Load pre-trained model...
----- diversity: 0.2
----- Generating with seed: "from an anguish with which no other is t"
from an anguish with which no other is the consciousness, the more the subjection of the state of the more expedient and the sense, and the states of the present the present of the sense of the present the sense of such a present in the serve the subjection of the subjection of the something the subjection of the sense of the state of the present is the consideration of the consideration of the subjection of man and superficial and some
----- diversity: 0.3
----- Generating with seed: "from an anguish with which no other is t"
from an anguish with which no other is the sense of the sense of the state to the subjection of the probably the present in the sort, and for the subjection of the finer the present to the consequ? the serve the reality of the fact the concesses of the state the contradictic the subjection of the standards of the world to the present the sake it i

### Exercise: use LSTM to generate baby names
-  The following data set contains 8000 last names.
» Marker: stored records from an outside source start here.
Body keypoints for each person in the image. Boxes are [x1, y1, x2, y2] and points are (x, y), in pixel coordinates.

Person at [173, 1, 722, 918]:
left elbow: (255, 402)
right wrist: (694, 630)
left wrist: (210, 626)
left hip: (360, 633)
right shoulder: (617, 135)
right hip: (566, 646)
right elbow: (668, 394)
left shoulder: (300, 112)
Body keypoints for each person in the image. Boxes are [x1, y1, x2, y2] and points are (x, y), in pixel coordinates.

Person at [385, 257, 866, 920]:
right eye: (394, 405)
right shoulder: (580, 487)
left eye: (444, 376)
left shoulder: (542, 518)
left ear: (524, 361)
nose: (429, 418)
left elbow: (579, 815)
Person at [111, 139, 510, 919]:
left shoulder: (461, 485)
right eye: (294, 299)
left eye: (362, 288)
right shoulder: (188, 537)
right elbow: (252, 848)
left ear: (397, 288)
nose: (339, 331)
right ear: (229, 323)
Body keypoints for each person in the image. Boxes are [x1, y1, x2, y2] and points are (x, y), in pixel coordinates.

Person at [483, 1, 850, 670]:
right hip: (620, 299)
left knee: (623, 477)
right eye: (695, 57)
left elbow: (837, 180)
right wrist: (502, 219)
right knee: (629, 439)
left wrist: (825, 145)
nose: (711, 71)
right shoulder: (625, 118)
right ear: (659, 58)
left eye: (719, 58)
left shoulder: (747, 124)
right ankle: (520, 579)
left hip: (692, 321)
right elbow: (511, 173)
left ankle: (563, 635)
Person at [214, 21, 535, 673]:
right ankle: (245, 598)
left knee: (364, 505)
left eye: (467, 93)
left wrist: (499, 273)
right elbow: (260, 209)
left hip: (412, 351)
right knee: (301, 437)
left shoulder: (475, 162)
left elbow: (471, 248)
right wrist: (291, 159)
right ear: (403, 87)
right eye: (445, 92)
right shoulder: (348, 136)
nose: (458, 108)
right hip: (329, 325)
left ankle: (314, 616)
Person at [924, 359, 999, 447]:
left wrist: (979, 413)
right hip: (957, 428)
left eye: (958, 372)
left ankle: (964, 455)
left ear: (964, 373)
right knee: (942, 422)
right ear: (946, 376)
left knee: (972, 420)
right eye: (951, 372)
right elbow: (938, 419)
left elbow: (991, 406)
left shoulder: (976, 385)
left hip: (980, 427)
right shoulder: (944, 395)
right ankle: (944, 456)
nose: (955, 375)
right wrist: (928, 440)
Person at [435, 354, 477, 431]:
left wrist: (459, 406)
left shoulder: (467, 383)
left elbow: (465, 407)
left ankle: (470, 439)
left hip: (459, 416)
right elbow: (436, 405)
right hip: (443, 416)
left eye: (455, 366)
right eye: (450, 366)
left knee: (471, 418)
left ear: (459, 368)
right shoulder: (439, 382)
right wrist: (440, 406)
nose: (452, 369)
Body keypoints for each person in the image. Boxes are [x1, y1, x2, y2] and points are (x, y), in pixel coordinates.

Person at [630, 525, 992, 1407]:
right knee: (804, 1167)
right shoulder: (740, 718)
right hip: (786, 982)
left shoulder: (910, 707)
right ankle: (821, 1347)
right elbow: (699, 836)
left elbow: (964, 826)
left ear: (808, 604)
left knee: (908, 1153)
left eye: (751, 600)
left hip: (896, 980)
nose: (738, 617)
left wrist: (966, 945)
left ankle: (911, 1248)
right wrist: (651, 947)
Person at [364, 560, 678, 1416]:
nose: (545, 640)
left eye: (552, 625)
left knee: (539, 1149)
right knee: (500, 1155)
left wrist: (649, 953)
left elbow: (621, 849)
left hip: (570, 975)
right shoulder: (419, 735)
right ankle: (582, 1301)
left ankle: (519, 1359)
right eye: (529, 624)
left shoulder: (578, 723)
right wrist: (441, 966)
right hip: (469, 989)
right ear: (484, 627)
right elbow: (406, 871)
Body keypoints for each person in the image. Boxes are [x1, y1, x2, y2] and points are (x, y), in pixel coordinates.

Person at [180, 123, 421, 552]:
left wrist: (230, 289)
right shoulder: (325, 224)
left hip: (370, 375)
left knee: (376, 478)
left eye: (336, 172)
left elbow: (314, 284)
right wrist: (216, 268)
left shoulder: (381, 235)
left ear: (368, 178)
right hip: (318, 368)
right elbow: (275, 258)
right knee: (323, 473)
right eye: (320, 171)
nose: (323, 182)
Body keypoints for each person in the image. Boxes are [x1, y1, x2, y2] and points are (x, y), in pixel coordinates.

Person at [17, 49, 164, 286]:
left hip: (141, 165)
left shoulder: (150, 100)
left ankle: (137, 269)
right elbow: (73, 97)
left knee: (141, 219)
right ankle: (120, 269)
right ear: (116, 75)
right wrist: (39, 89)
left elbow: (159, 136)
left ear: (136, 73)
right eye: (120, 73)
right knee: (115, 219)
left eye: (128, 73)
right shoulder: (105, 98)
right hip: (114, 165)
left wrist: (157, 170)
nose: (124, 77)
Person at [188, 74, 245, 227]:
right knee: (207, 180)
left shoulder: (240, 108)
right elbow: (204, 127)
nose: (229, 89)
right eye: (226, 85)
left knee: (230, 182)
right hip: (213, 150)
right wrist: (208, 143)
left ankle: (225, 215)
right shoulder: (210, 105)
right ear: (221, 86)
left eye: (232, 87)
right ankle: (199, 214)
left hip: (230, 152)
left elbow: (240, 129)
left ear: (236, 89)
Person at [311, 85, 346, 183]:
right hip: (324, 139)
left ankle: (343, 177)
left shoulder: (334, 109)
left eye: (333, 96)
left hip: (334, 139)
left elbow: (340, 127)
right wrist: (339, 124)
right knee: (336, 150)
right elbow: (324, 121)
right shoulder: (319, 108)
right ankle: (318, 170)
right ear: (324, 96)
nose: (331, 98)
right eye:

You can download and process the name data set as follows:

```python
name_path = get_file('names.txt', origin='http://www.cs.cmu.edu/afs/cs/project/ai-repository/ai/areas/nlp/corpora/names/other/names.txt')
with io.open(name_path, encoding='utf-8') as f:
    text = f.read() # make it all lowercase 
    
text = text.split()
text = ', '.join(text)
```

Using the last name data set, answer the following questions:

1. (30 points) Train a LSTM to generate the names. How long does it take to train? How coherent does it sound? 
2. (10 points) Can you train the LSTM, but for every epoch, shuffle the order of names before call model.fit()? How long does it take to train? Does it improve the coherency?